▶ TEXT UNDER STUDY:
※ ※ ※

Kiki_Rizki_Arpiandi · October 20, 2020, 9:36am

@ptrblck Kindly thank you for your response. What is the possible reasons behind the fluctuation, beside there are another processes on the background?
Is possible that the deep learning model cause such fluctuation?

ptrblck · October 20, 2020, 9:38am

Could be the case, e.g. if the model uses different paths.
If you can post the model definition, I could rerun the script and check the timings on my system.

Kiki_Rizki_Arpiandi · October 20, 2020, 12:17pm

Here is the model :

from __future__ import absolute_import
from __future__ import division
from __future__ import print_function

import math

import torch
import torch.nn as nn
import torch.utils.model_zoo as model_zoo

BN_MOMENTUM = 0.01
model_urls = {
    'mobilenet_v2': 'https://download.pytorch.org/models/mobilenet_v2-b0353104.pth',
}


def conv_bn(inp, oup, stride):
    conv_3x3 = nn.Sequential(
        nn.Conv2d(inp, oup, 3, stride, 1, bias=False),
        nn.BatchNorm2d(oup),
        nn.ReLU(inplace=True)
    )
    for m in conv_3x3.modules():
        if isinstance(m, nn.Conv2d):
            nn.init.kaiming_normal_(m.weight, mode='fan_out')
            if m.bias is not None:
                nn.init.zeros_(m.bias)
        elif isinstance(m, nn.BatchNorm2d):
            nn.init.ones_(m.weight)
            nn.init.zeros_(m.bias)
    return conv_3x3


def conv_1x1_bn(inp, oup):
    conv1x1 = nn.Sequential(
        nn.Conv2d(inp, oup, 1, 1, 0, bias=False),
        nn.BatchNorm2d(oup),
        nn.ReLU(inplace=True))

※ ※ ※

▶ SET OF TASKS:
• a. Could you reproduce word for word the part of the forum thread starting with "if m.bias is" and going on through "nn.init.ones_(m.weight)"?
• b. Can you quote the lines of the listing starting with the line with "Repeat for the man at [374, 232, 432, 427]." and going on through the last line of the listing?

[Saved data listing]
※ ※ ※

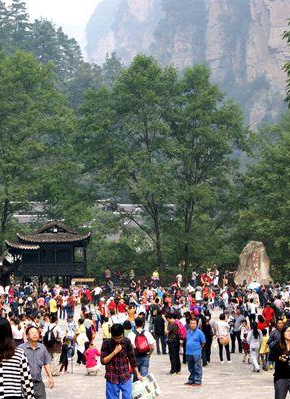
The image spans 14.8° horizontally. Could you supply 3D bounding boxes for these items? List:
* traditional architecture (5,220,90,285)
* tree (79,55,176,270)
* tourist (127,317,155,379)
[{"bbox_3d":[-9.775,5.906,111.857,8.430,7.610,7.500,0,-4,0],"label":"traditional architecture"},{"bbox_3d":[-1.954,-4.101,124.567,10.890,24.450,11.000,0,-4,0],"label":"tree"},{"bbox_3d":[-0.079,3.724,27.410,0.660,1.680,0.460,1,-4,-8],"label":"tourist"}]

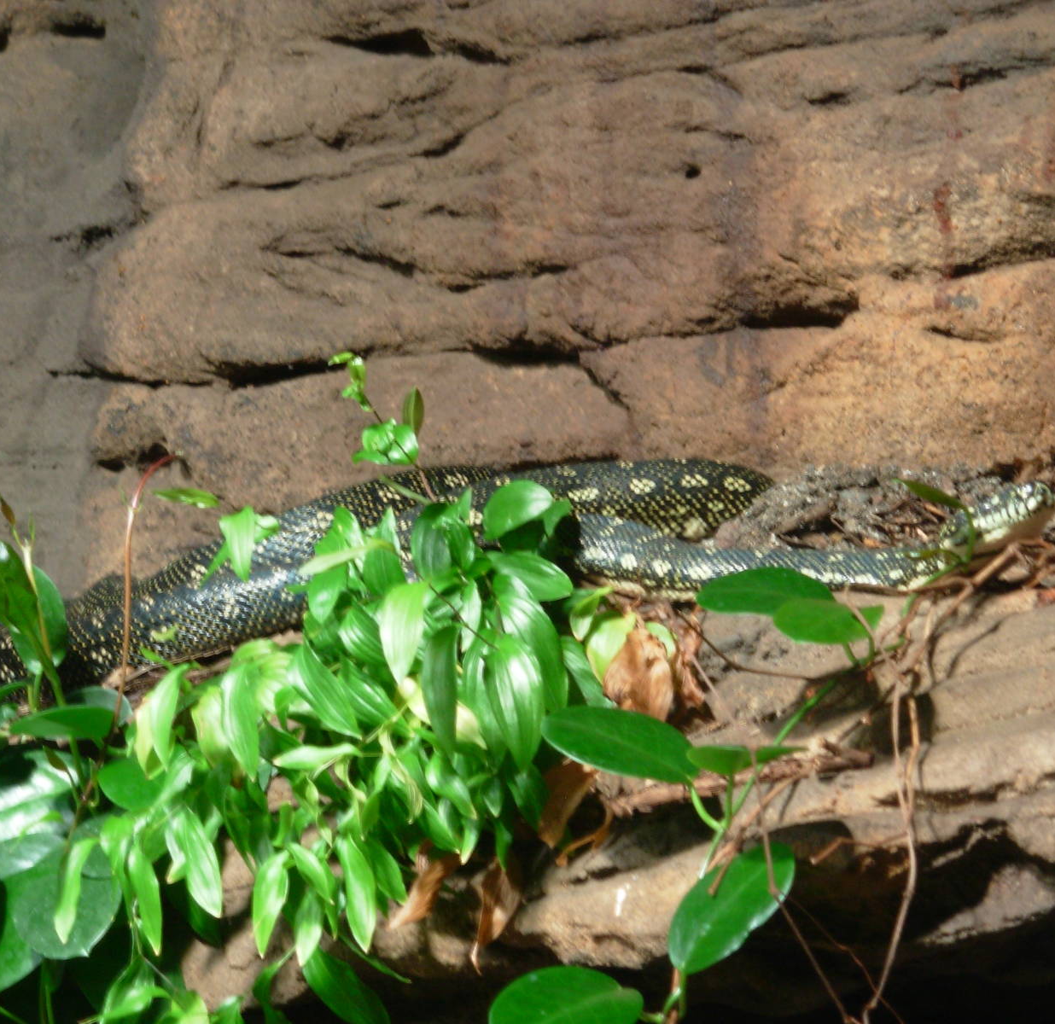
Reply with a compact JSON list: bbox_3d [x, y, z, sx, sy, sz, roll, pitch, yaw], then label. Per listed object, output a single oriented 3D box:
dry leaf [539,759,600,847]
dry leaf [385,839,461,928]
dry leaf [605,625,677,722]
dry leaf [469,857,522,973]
[{"bbox_3d":[0.026,0.182,2.760,0.028,0.062,0.024,24,6,0],"label":"dry leaf"},{"bbox_3d":[-0.064,0.231,2.730,0.027,0.064,0.024,37,6,0],"label":"dry leaf"},{"bbox_3d":[0.071,0.103,2.800,0.044,0.064,0.028,-4,6,0],"label":"dry leaf"},{"bbox_3d":[-0.019,0.249,2.730,0.029,0.071,0.024,5,7,0],"label":"dry leaf"}]

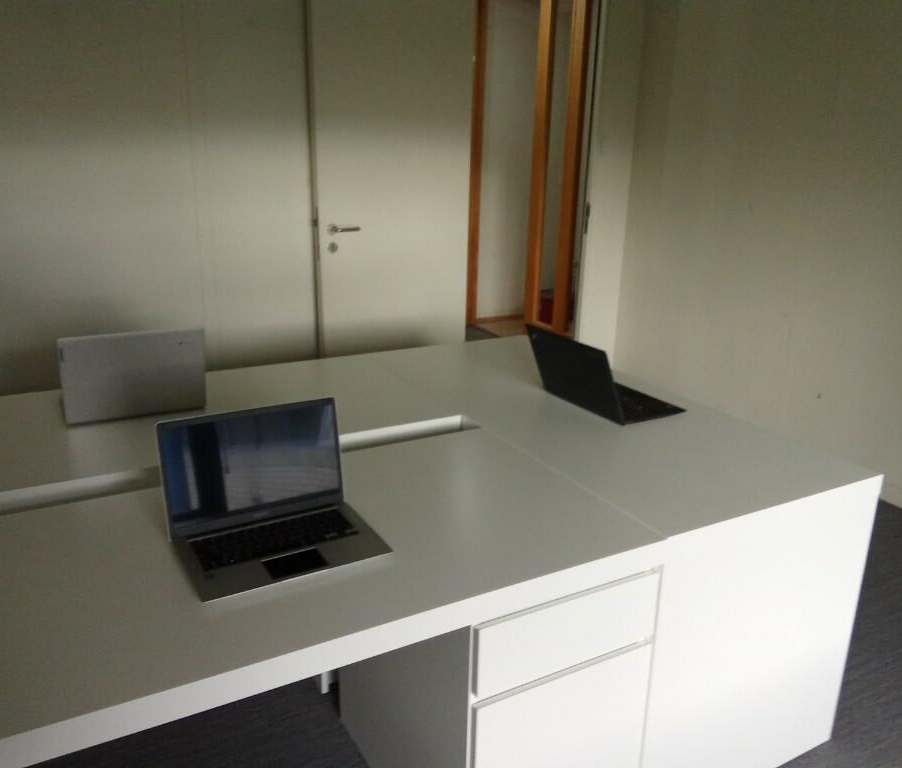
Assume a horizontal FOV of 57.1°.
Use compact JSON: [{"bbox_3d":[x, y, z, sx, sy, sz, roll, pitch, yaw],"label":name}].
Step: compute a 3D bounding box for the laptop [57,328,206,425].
[{"bbox_3d":[-0.821,-0.048,2.127,0.326,0.237,0.302,-7,19,-25],"label":"laptop"}]

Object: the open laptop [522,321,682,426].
[{"bbox_3d":[0.424,-0.044,2.270,0.310,0.209,0.320,-9,20,-31],"label":"open laptop"}]

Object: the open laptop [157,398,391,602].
[{"bbox_3d":[-0.304,0.188,1.438,0.327,0.222,0.255,-9,20,-30],"label":"open laptop"}]

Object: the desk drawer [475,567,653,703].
[{"bbox_3d":[0.111,0.385,1.655,0.408,0.141,0.423,-8,20,-29],"label":"desk drawer"}]

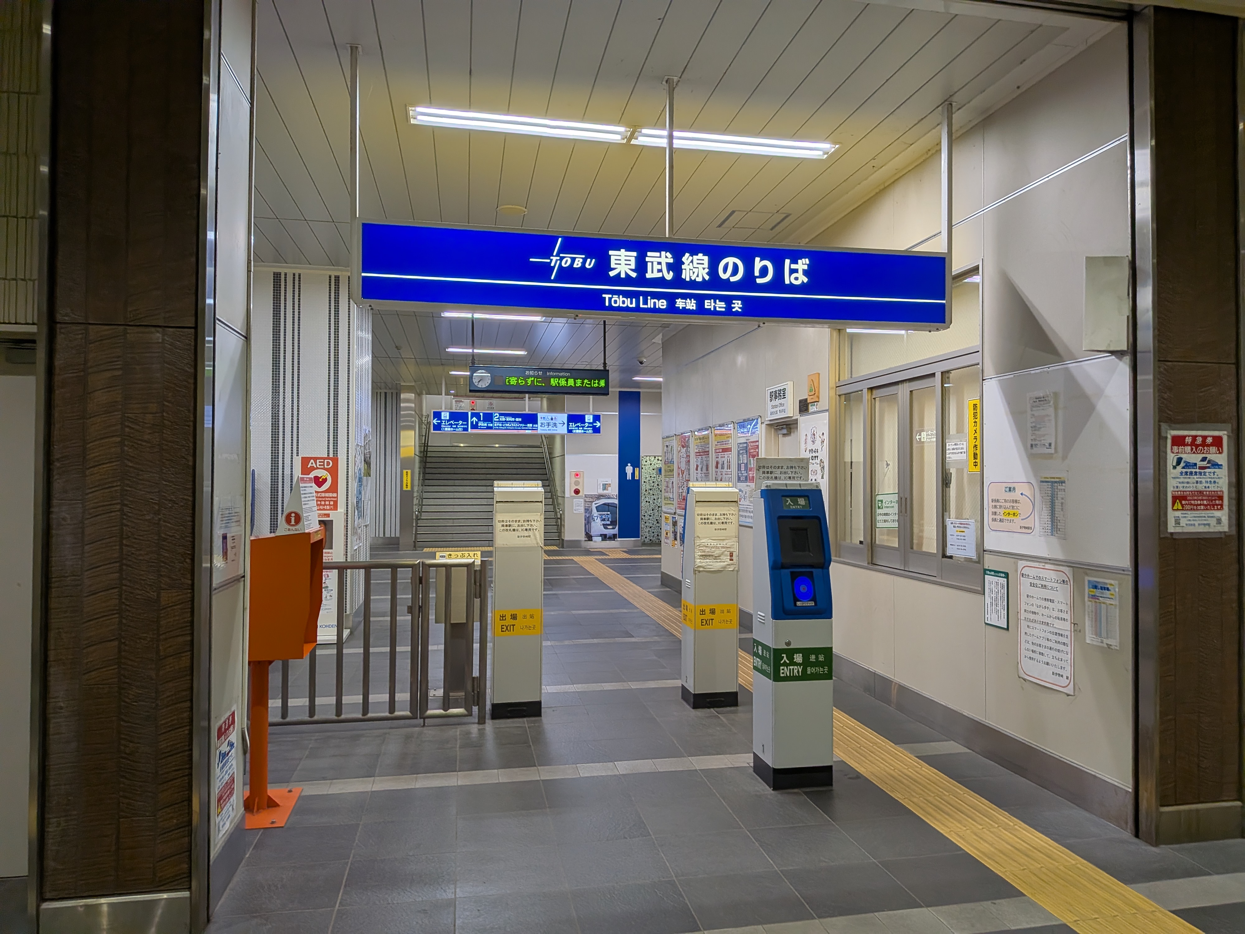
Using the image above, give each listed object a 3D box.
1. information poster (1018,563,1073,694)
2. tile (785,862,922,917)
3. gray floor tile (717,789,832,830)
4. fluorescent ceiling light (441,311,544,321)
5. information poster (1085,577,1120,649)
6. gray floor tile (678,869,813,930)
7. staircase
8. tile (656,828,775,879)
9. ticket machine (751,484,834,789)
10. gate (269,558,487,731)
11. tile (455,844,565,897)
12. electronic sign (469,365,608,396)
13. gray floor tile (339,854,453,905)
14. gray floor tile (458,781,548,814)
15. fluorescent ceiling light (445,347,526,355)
[{"bbox_3d":[2.095,0.784,4.278,0.008,0.600,0.414,0,-1,-10],"label":"information poster"},{"bbox_3d":[0.847,1.581,3.223,0.408,0.012,0.397,0,-1,-10],"label":"tile"},{"bbox_3d":[0.706,1.593,3.987,0.408,0.012,0.397,0,-1,-10],"label":"gray floor tile"},{"bbox_3d":[-1.623,-1.882,10.875,1.250,0.070,0.220,0,-1,-11],"label":"fluorescent ceiling light"},{"bbox_3d":[2.188,0.668,3.947,0.010,0.308,0.205,0,-1,-10],"label":"information poster"},{"bbox_3d":[0.438,1.577,3.145,0.407,0.015,0.394,0,-1,-11],"label":"gray floor tile"},{"bbox_3d":[-3.382,0.625,21.529,3.191,2.432,4.530,0,-1,-10],"label":"staircase"},{"bbox_3d":[0.374,1.593,3.540,0.415,0.020,0.385,0,-1,-10],"label":"tile"},{"bbox_3d":[0.883,0.848,4.470,0.329,1.532,0.288,0,-1,-10],"label":"ticket machine"},{"bbox_3d":[-1.526,1.087,5.279,1.393,1.030,0.055,0,-1,-10],"label":"gate"},{"bbox_3d":[-0.442,1.581,3.378,0.407,0.015,0.394,0,-1,-11],"label":"tile"},{"bbox_3d":[-0.927,-0.956,9.685,1.557,0.290,0.150,0,-1,-11],"label":"electronic sign"},{"bbox_3d":[-0.847,1.578,3.304,0.408,0.012,0.397,0,-1,-10],"label":"gray floor tile"},{"bbox_3d":[-0.584,1.601,4.161,0.415,0.020,0.414,0,-1,-10],"label":"gray floor tile"},{"bbox_3d":[-2.120,-1.811,13.519,1.264,0.060,0.230,0,-1,-10],"label":"fluorescent ceiling light"}]

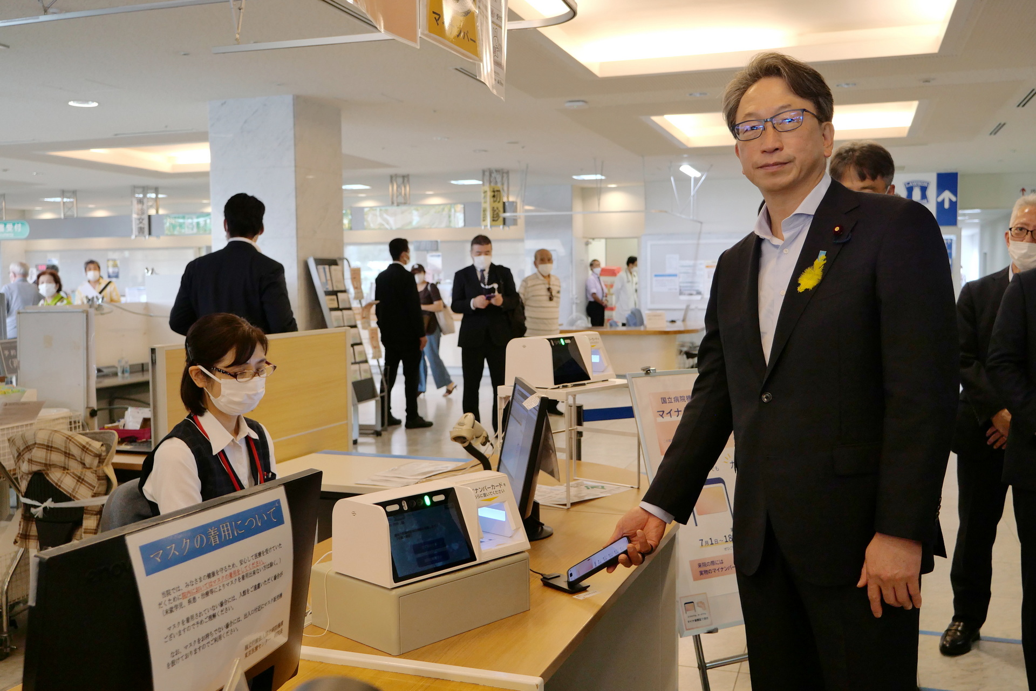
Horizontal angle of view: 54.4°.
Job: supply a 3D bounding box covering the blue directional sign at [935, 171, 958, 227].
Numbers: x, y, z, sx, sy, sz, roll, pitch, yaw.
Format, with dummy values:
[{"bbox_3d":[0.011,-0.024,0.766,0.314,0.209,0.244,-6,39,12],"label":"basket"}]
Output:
[{"bbox_3d":[6.725,-2.291,15.797,0.310,0.842,0.050,1,4,19],"label":"blue directional sign"}]

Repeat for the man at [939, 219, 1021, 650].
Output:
[{"bbox_3d":[1.835,0.280,3.699,0.520,1.666,0.350,2,5,31],"label":"man"}]

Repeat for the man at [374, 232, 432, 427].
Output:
[{"bbox_3d":[-1.091,-0.121,9.393,0.350,1.751,0.480,-4,5,-44],"label":"man"}]

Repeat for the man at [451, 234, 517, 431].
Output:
[{"bbox_3d":[-0.281,-0.053,8.435,0.540,1.730,0.420,0,4,5],"label":"man"}]

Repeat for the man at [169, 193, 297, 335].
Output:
[{"bbox_3d":[-1.302,0.193,4.623,0.550,1.776,0.340,0,4,3],"label":"man"}]

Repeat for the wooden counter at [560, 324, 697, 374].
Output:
[{"bbox_3d":[1.401,0.112,13.389,2.150,0.700,1.100,0,4,12],"label":"wooden counter"}]

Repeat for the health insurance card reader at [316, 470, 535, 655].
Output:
[{"bbox_3d":[-0.181,0.395,1.914,0.335,0.247,0.242,-4,5,-45],"label":"health insurance card reader"}]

※ ※ ※

▶ RESPONSES FOR EACH TASK:
• a.
if m.bias is not None:
                nn.init.zeros_(m.bias)
        elif isinstance(m, nn.BatchNorm2d):
            nn.init.ones_(m.weight)

• b.
Repeat for the man at [374, 232, 432, 427].
Output:
[{"bbox_3d":[-1.091,-0.121,9.393,0.350,1.751,0.480,-4,5,-44],"label":"man"}]

Repeat for the man at [451, 234, 517, 431].
Output:
[{"bbox_3d":[-0.281,-0.053,8.435,0.540,1.730,0.420,0,4,5],"label":"man"}]

Repeat for the man at [169, 193, 297, 335].
Output:
[{"bbox_3d":[-1.302,0.193,4.623,0.550,1.776,0.340,0,4,3],"label":"man"}]

Repeat for the wooden counter at [560, 324, 697, 374].
Output:
[{"bbox_3d":[1.401,0.112,13.389,2.150,0.700,1.100,0,4,12],"label":"wooden counter"}]

Repeat for the health insurance card reader at [316, 470, 535, 655].
Output:
[{"bbox_3d":[-0.181,0.395,1.914,0.335,0.247,0.242,-4,5,-45],"label":"health insurance card reader"}]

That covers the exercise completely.